Burning, her head is burning, no, not her head, her mind. Her mind burns, filling her with so many ideas, so many worlds and words and people and things she’d forgotten because he took them from her to protect her from exactly what is happening. She knows so much now, so very much, about the whole of time and space and what could have been and what will be.

“D-Doctor!” She grasps the sleeve of his coat, barely able to see him now around the edges of her burning corneas.

“I’m sorry, Donna. I’m so sorry.”

She can see him, not before her but in her mind’s eye, see the man he will become after he leaves her, and she can see the girl, both the young, trusting girl and the older, harder version. Donna grips his sleeve tighter and yanks with all her remaining strength.

“What?” he asks. “Donna, what is it?”

“D-Don’t… don’t be an arse, Spaceman. She’ll need you.”

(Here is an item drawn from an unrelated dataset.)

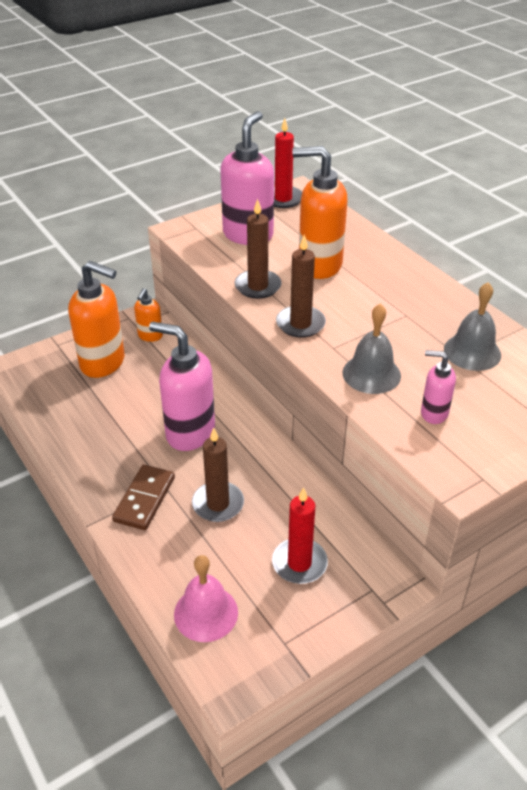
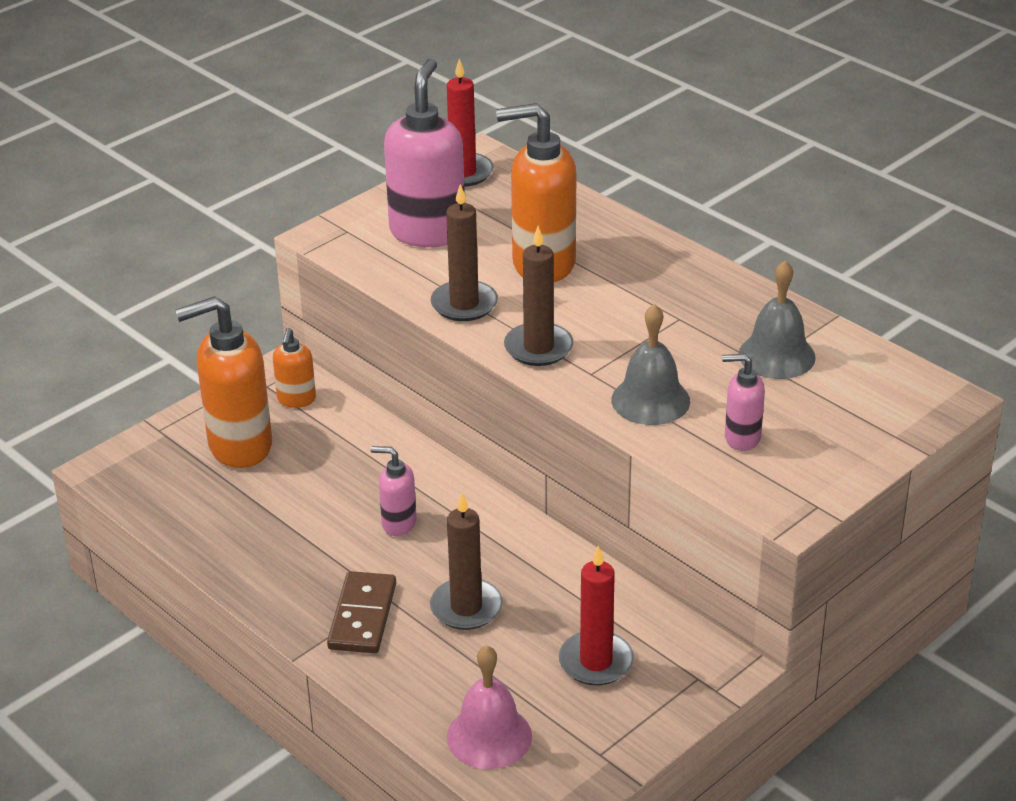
camera: 10 degrees left, 5 degrees down
(103, 363) = (239, 446): orange soap dispenser -> orange soap dispenser turned 150 degrees clockwise
(189, 432) = (398, 523): pink soap dispenser -> pink soap dispenser, size x0.51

A flare cuts off anything he might have to say to that. She can no longer see him through the burning, or hear him through the sounds of the flames in her mind.


He watches her fade until the very last light goes out from her eyes. She’d been in pain, but he thought she would think of it as worth it, to die with her memories intact. What had she meant by that last, though?

He tries to see, but as always, he can’t see past his regeneration. That part of the future with its might-be’s and could-be’s is cut off from him.

Pain of his own lances through his gut and out through the rest of his body. He can’t stay here, he still has one more place to go, one more person to see for the last time before the veil lifts and he can know what lie beyond this life.

I don’t want to go, he thinks, almost desperately, as he stands and leaves her bedside. I don’t want to go.